• _Page text_:
>> Start
Someday, every one of us will die. Perhaps we'll go out in a blaze of glory, stamping our ticket after a life well-lived. Some of us may instead die on the inside as we draw the final straws of a dead-end career which cannot go on any longer. Regardless of whether your death is physical or emotional, one thing is for certain: your employer and coworkers will consider you to be dead to them forever.
Office culture perpetuates strange idioms, my favorite of which is the timeless "hit by a bus" cliche. Every company has its fair share of veteran employees who have accumulated invaluable knowledge over the years. As companies find themselves relying on these contributors more and more, organizational gratitude begins to shift towards a sort of paranoia. None can help but wonder: "what if our best employee gets hit by a bus?
I appreciate the poetic justice of an organization left helpless in the wake of exploiting employees. That said, there are other reasons to make sure the code you write is easily readable and workable by others. If you plan on building software that continues to live on, you're going to need to start by structuring your app logically. Let's start with square one: project configuration.
>> End
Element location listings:
>> Start
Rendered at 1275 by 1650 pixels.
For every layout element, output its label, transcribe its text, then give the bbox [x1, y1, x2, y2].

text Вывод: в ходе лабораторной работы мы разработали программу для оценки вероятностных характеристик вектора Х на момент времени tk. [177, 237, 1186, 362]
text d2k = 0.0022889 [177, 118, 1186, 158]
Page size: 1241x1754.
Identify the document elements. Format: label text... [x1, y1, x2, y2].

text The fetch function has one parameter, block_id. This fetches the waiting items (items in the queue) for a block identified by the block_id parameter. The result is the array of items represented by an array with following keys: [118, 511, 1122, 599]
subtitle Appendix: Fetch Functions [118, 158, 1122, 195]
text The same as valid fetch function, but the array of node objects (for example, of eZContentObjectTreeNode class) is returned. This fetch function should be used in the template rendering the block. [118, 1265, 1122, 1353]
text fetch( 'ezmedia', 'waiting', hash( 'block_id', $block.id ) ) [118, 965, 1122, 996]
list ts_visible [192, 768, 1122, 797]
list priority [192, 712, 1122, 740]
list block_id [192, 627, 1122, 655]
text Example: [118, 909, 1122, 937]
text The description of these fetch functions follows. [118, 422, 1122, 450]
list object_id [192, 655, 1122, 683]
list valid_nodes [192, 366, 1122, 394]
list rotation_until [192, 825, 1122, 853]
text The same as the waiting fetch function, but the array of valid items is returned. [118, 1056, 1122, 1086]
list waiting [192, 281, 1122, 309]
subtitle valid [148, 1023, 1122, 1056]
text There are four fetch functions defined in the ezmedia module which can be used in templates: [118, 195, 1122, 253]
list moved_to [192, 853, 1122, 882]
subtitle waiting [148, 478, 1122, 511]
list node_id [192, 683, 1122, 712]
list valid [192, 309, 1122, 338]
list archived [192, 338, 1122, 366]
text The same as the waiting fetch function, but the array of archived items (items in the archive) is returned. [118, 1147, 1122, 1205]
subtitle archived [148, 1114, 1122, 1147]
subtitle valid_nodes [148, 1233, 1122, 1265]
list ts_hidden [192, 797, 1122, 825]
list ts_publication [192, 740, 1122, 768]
>> End
• _Aim of the task_:
In the page text, what is the author's favorite office idiom? The records are not needed for this work.

• _Solution to the exercise_:
The "hit by a bus" cliche.